● **TASK BRIEF**
Quote verbatim every line from the start of the material through the line containing "ской области прошли", including that line. Omit the pictures.

● **TASK MATERIAL**
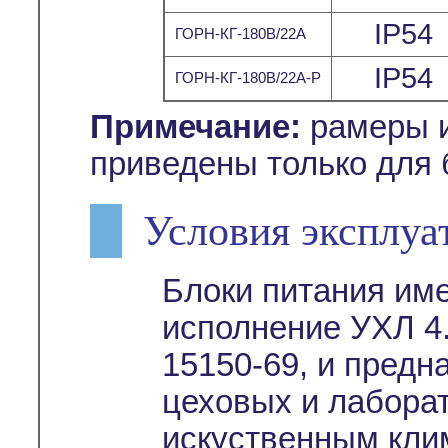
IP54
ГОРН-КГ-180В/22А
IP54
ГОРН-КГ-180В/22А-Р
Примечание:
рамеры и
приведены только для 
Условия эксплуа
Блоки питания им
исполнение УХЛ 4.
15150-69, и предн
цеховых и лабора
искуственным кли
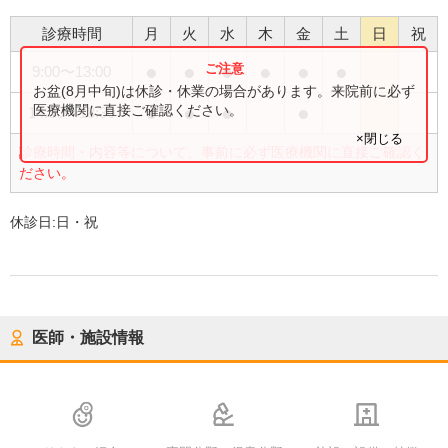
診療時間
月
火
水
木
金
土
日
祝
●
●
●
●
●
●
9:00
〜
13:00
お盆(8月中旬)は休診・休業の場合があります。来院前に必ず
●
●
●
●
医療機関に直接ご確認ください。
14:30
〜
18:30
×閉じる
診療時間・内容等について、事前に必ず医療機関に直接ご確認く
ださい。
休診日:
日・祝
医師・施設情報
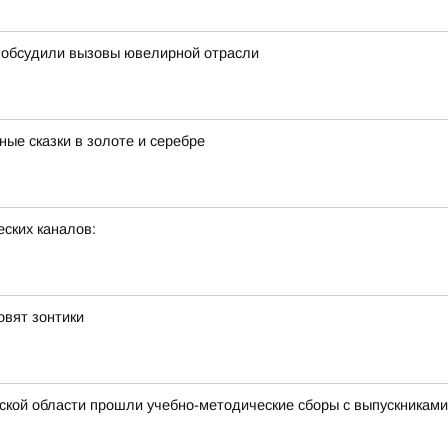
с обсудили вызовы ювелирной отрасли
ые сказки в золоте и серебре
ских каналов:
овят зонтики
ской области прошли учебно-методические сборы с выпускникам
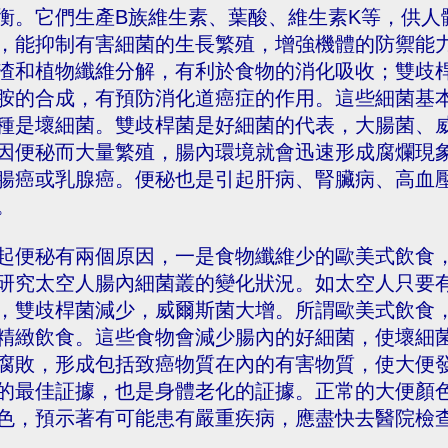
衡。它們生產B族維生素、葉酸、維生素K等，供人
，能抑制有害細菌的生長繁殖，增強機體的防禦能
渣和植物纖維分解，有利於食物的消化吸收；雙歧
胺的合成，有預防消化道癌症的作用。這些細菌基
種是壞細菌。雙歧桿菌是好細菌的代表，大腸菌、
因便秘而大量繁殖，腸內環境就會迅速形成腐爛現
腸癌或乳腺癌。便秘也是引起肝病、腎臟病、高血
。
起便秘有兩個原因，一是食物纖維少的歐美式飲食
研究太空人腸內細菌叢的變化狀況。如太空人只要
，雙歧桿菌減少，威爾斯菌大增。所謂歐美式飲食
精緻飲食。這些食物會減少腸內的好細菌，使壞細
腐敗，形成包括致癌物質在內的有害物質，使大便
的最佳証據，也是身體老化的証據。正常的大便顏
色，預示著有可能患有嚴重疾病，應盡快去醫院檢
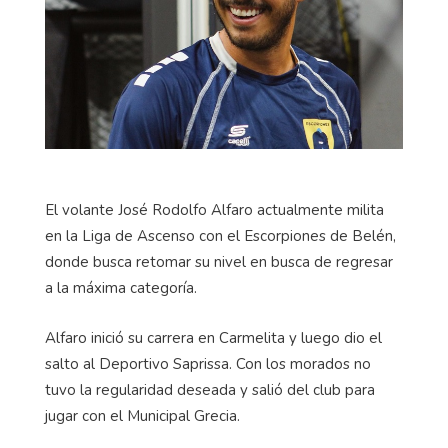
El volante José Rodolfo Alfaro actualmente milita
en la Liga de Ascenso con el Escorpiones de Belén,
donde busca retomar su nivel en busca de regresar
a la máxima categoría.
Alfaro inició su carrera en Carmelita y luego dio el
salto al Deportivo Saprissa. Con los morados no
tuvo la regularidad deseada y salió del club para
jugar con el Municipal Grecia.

● **TASK SOLUTION**
IP54
ГОРН-КГ-180В/22А
IP54
ГОРН-КГ-180В/22А-Р
Примечание:
рамеры и
приведены только для 
Условия эксплуа
Блоки питания им
исполнение УХЛ 4.
15150-69, и предн
цеховых и лабора
искуственным кли
診療時間
月
火
水
木
金
土
日
祝
●
●
●
●
●
●
9:00
〜
13:00
お盆(8月中旬)は休診・休業の場合があります。来院前に必ず
●
●
●
●
医療機関に直接ご確認ください。
14:30
〜
18:30
×閉じる
診療時間・内容等について、事前に必ず医療機関に直接ご確認く
ださい。
休診日:
日・祝
医師・施設情報
с обсудили вызовы ювелирной отрасли
ые сказки в золоте и серебре
ских каналов:
овят зонтики
ской области прошли учебно-методические сборы с выпускникам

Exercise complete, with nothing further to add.